A microservices deployment system needed to start services in the correct order — a service that depended on a database should not start before the database was ready. The dependency graph was declared in a YAML manifest and could contain cycles if engineers made mistakes.

type ServiceManifest struct {
    Name         string
    DependsOn    []string
}

type DeployPlan struct {
    order    []string
    parallel [][]string // services that can start in parallel at each level
}

func BuildDeployPlan(manifests []ServiceManifest) (*DeployPlan, error) {
    // Build adjacency list: service -> its dependencies
    deps := make(map[string][]string)
    for _, m := range manifests {
        deps[m.Name] = m.DependsOn
        for _, d := range m.DependsOn {
            if _, exists := deps[d]; !exists {
                deps[d] = nil // ensure all nodes are in the graph
            }
        }
    }

    // Topological sort detects cycles and gives us serial order
    order, err := TopologicalSort(deps)
    if err != nil {
        return nil, fmt.Errorf("invalid deployment manifest: %w", err)
    }

    // BFS to find parallelism: services with no remaining unstarted deps
    // can start at the same time (same "level")
    inDegree := make(map[string]int)
    for _, m := range manifests {
        for _, dep := range m.DependsOn {
            inDegree[dep]++ // dep is needed by someone
        }
    }
    _ = inDegree // used in a full Kahn's algorithm implementation

    return &DeployPlan{order: order}, nil
}

func ValidateNoCycles(manifests []ServiceManifest) error {
    deps := make(map[string][]string)
    for _, m := range manifests {
        deps[m.Name] = m.DependsOn
    }
    _, err := TopologicalSort(deps)
    return err
}

In practice, the deployment system caught circular dependencies at deploy time — before any services were started — and produced a clear error message showing which services formed the cycle.
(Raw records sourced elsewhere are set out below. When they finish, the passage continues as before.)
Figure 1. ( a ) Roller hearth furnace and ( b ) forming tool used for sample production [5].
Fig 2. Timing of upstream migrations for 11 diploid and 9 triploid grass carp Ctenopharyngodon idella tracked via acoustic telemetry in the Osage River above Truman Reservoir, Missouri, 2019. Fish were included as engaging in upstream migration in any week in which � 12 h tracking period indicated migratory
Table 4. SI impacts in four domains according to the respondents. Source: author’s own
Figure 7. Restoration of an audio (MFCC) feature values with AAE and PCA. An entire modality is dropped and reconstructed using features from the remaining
Without cycle detection, the system would either hang indefinitely or start services in a random order that sometimes worked and sometimes did not.

BFS was then used to compute parallelism: any services whose dependencies were already running could start simultaneously. This turned a serial deployment of 40 services (taking 8 minutes) into parallel waves that finished in under 2 minutes.

The Tradeoffs

Recursive DFS uses O(depth) stack space. For deep graphs (thousands of levels), this causes stack overflow. The iterative DFS variant (using an explicit stack) avoids this but is more complex to implement correctly for topological sort because you need to handle the “post-visit” event.
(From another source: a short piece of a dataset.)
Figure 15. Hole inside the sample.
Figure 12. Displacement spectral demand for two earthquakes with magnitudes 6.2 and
BFS is memory-intensive for wide graphs. If each node has 1,000 neighbors and the graph is 5 levels deep, the queue could hold 1,000^5 entries before you find a path. In practice, visited tracking keeps this bounded, but the queue can still consume significant memory for dense graphs.
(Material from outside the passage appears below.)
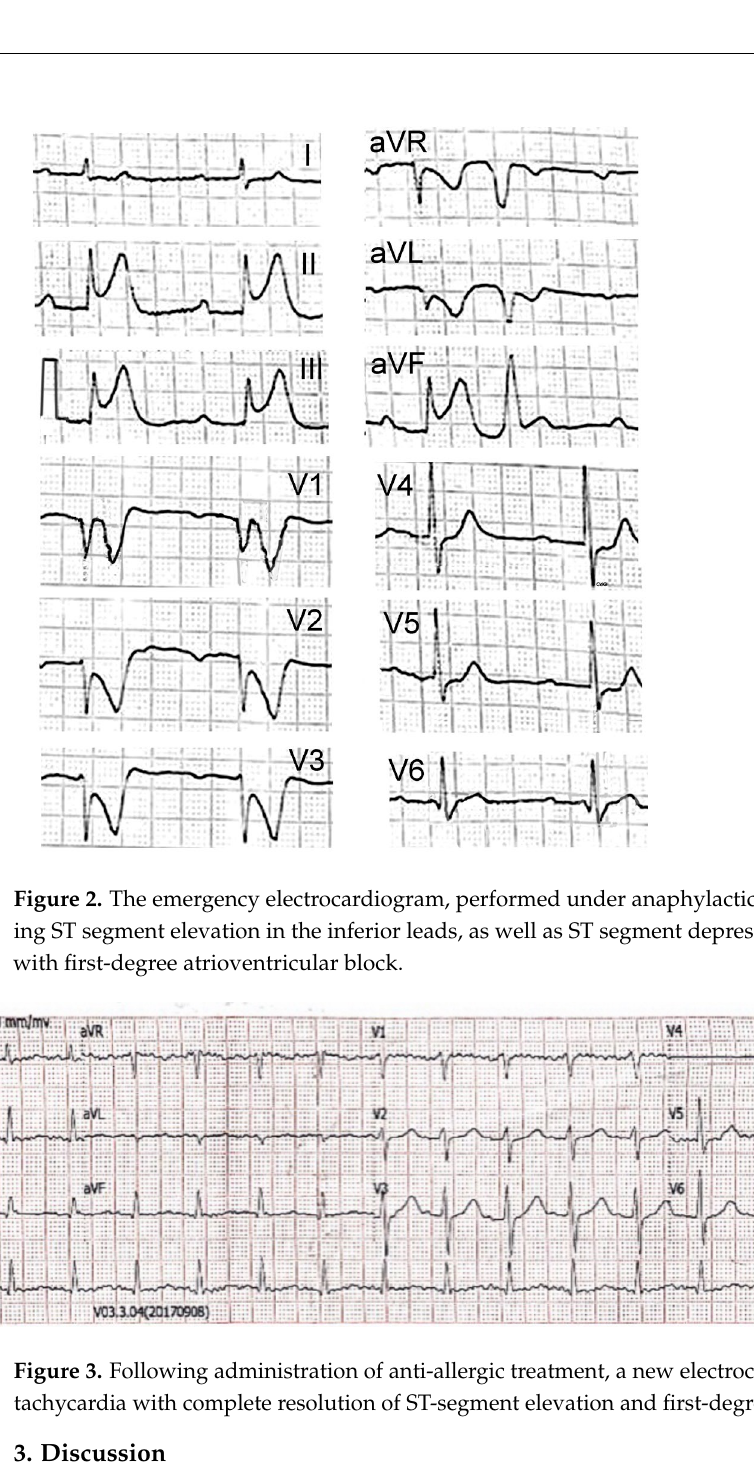
Figure 3. Following administration of anti-allergic treatment, a new electrocardiogram showed si- nus tachycardia with complete resolution of ST-segment elevation and first-degree atrioventricular block.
Graph algorithms also assume the graph fits in memory. For truly large graphs (web-scale crawls, social graphs), you need distributed algorithms (like MapReduce-based BFS or streaming graph processing) or offline processing pipelines.

Key Takeaway

BFS gives you shortest paths and level-by-level processing. DFS gives you topological order, cycle detection, and full path exploration. Every system with dependencies, hierarchies, or relationships is a graph. When you need to validate that graph (no cycles), order it (topological sort), or find paths through it (BFS), reach for these two traversal algorithms before anything else.